I am not entirely sure that is mathematically accurate.
Were rewards to be distributed more widely, more people would stay. Last I checked Steemit has ~10% YOY retention rate, meaning 90% of new accounts are abandoned within the first year.
Steem tokens gain value by being used by many people. Those massive stakes mining the rewards pool aren't contributing to the price of Steem rising by broadening the market. Instead they're decreasing the rewards creators receive by profiting from voteselling, which decreases the encouragement creators receive to continue to post and receive Steem. This fails to increase the market for Steem, thereby reducing capital gains, which BTC showed last year can return far more to investors than rewards mining.
There is risk that Steem might not appreciate anyway, and the ROI from delegations and self-votes is assured. Cash is king, so that's how whales generate ROI. That's not investment, as investment depends on risk. It's profiteering.
It is noteworthy that AFAIK only Steem permits investors to generate ROI other than through price appreciation and capital gains. I believe this is depressing the price of Steem by discouraging creators such that almost all of them bail, instead of sticking to it and generating utility for the token and thus raising the price.
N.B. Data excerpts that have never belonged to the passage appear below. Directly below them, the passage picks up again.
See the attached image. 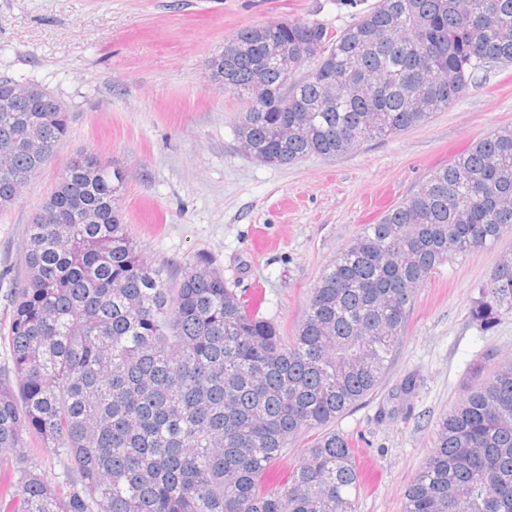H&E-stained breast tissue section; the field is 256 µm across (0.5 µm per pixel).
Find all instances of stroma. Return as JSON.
Returning <instances> with one entry per match:
<instances>
[{
	"mask_svg": "<svg viewBox=\"0 0 512 512\" xmlns=\"http://www.w3.org/2000/svg\"><path fill=\"white\" fill-rule=\"evenodd\" d=\"M356 19L342 0H0V77L43 86L67 106L70 135L17 203L0 211V336L24 273L28 224L82 152L127 171L121 207L138 249L170 277L210 261L238 295L261 285L263 318L286 331L312 288L368 224L435 169L512 125V64L478 72L460 100L423 124L336 157L270 166L244 155L241 102L209 80L205 61L239 30L275 21L336 32ZM272 240L257 254L255 232ZM512 233L449 256L418 290L382 383L335 423L358 440L376 477L358 512H400L433 449L436 425L464 394L476 360H512V312L492 328L470 310ZM416 376L412 397L400 395Z\"/></svg>",
	"mask_w": 512,
	"mask_h": 512,
	"instance_id": "stroma-1",
	"label": "stroma"
}]
</instances>
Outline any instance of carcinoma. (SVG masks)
Returning a JSON list of instances; mask_svg holds the SVG:
<instances>
[{
	"mask_svg": "<svg viewBox=\"0 0 512 512\" xmlns=\"http://www.w3.org/2000/svg\"><path fill=\"white\" fill-rule=\"evenodd\" d=\"M208 78L244 108L236 135L273 166L336 157L457 102L477 72L512 62V0H378L349 27L240 30ZM317 42L319 68L283 93L279 56ZM265 78L268 99L249 91ZM0 79V211L69 134L64 103ZM124 170L72 160L28 227L11 295L12 369L0 376L3 512H357V448L328 426L380 384L419 288L448 252L512 231V126L432 171L330 263L287 336L245 313L200 259L171 281L144 262L120 207ZM512 311V254L471 308L491 328ZM470 369L459 404L401 512H512V362ZM311 435L288 483L267 474ZM53 448L43 460L41 448Z\"/></svg>",
	"mask_w": 512,
	"mask_h": 512,
	"instance_id": "obj_1",
	"label": "carcinoma"
}]
</instances>
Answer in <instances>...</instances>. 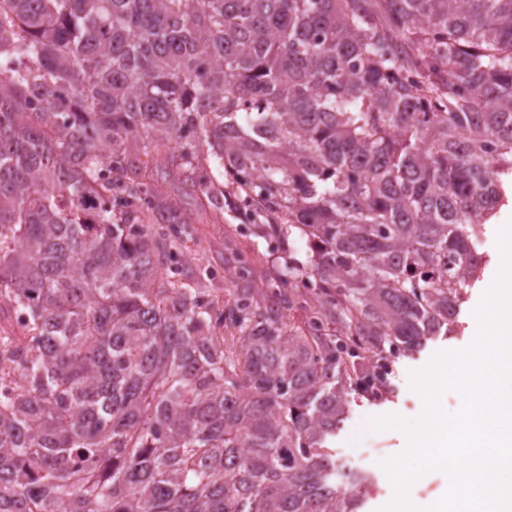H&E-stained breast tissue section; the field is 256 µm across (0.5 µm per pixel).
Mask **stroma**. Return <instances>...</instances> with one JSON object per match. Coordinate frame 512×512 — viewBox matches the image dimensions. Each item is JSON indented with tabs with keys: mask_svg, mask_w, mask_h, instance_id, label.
I'll use <instances>...</instances> for the list:
<instances>
[{
	"mask_svg": "<svg viewBox=\"0 0 512 512\" xmlns=\"http://www.w3.org/2000/svg\"><path fill=\"white\" fill-rule=\"evenodd\" d=\"M237 198L227 192L224 213L215 221L194 225L192 234L181 236L180 250L183 256L198 259L200 266L212 269L216 277L210 282L212 299L228 303L232 298L231 279L235 273H243L253 288V296L259 304H266L272 296V280L288 258L308 261L310 252L304 241L293 240L289 246L275 247L266 237L261 226L242 224L235 212ZM512 221V202L501 207L496 218L487 226L485 264L482 277L468 288L454 322L452 332L429 341L413 356L399 358L388 377L391 394L387 400L371 401L350 396V413L337 430L330 446L336 452V461L344 468H351L353 439L360 424L366 419L399 417L407 422L416 421L424 411L423 397L411 386L412 373L425 368L440 352L461 351L468 348L476 337L473 317L482 302L485 290L493 282L500 269L498 258V234ZM408 446L404 431L389 425L374 432L367 470L375 481L384 487L382 494H368L363 512H380L394 497V486L382 467L383 461L401 455Z\"/></svg>",
	"mask_w": 512,
	"mask_h": 512,
	"instance_id": "obj_1",
	"label": "stroma"
}]
</instances>
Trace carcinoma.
<instances>
[{
	"label": "carcinoma",
	"instance_id": "cac0c4a2",
	"mask_svg": "<svg viewBox=\"0 0 512 512\" xmlns=\"http://www.w3.org/2000/svg\"><path fill=\"white\" fill-rule=\"evenodd\" d=\"M144 137L305 241V329L179 278ZM511 189L512 0H0V512H359L348 392L448 335Z\"/></svg>",
	"mask_w": 512,
	"mask_h": 512
}]
</instances>
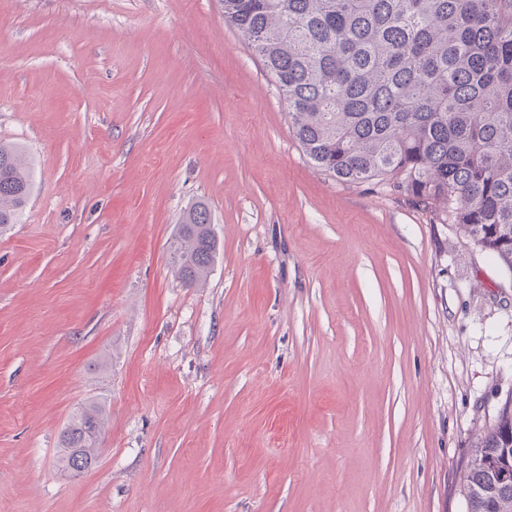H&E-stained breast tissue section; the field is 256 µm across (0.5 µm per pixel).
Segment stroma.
<instances>
[{
	"mask_svg": "<svg viewBox=\"0 0 512 512\" xmlns=\"http://www.w3.org/2000/svg\"><path fill=\"white\" fill-rule=\"evenodd\" d=\"M0 512H467L512 396V275L317 169L222 0H0ZM205 201L203 287L170 242ZM106 409L96 464L58 437ZM34 163L26 151L0 143V233L16 224L34 188Z\"/></svg>",
	"mask_w": 512,
	"mask_h": 512,
	"instance_id": "1",
	"label": "stroma"
}]
</instances>
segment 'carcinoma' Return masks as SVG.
Wrapping results in <instances>:
<instances>
[{"mask_svg": "<svg viewBox=\"0 0 512 512\" xmlns=\"http://www.w3.org/2000/svg\"><path fill=\"white\" fill-rule=\"evenodd\" d=\"M224 23L261 57L316 168L384 185L458 225L512 274V0H223ZM34 188L26 151L0 143V233ZM220 252L208 205L184 213L174 270L188 287ZM106 417L81 407L59 435L95 464ZM512 397L474 437L467 512H512Z\"/></svg>", "mask_w": 512, "mask_h": 512, "instance_id": "obj_1", "label": "carcinoma"}]
</instances>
The whole two coin nonsense also further discourages investors from places where the trading of these (almost a requirement to retain initial investment in the recent market conditions) incurs huge tax liabilities. Just get rid of SBD and streamline the coin creation process and make holding more attractive. Most of what is being discussed here are moot points because of the crippling faults of the system that have not and will not be dealt with. Most people run the fuck away from top-heavy structures that look like pyramid schemes.